In the listing below, swap "SERVICE CLIENT" for "SERVICE CLIENTÈLE" and change nothing else. Write out the lines again, leaving out the pictures.

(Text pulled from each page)
------------------------------------------------------------------------

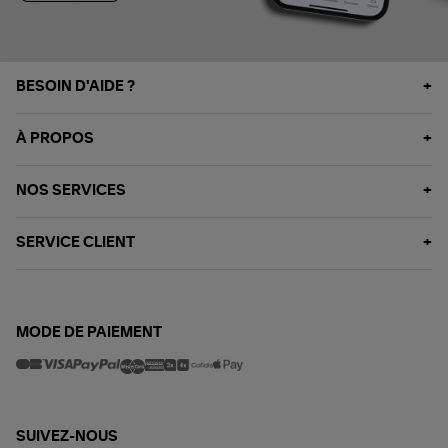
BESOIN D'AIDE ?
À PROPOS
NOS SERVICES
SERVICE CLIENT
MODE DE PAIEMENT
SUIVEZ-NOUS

------------------------------------------------------------------------

* Answer box
BESOIN D'AIDE ?
À PROPOS
NOS SERVICES
SERVICE CLIENTÈLE
MODE DE PAIEMENT
SUIVEZ-NOUS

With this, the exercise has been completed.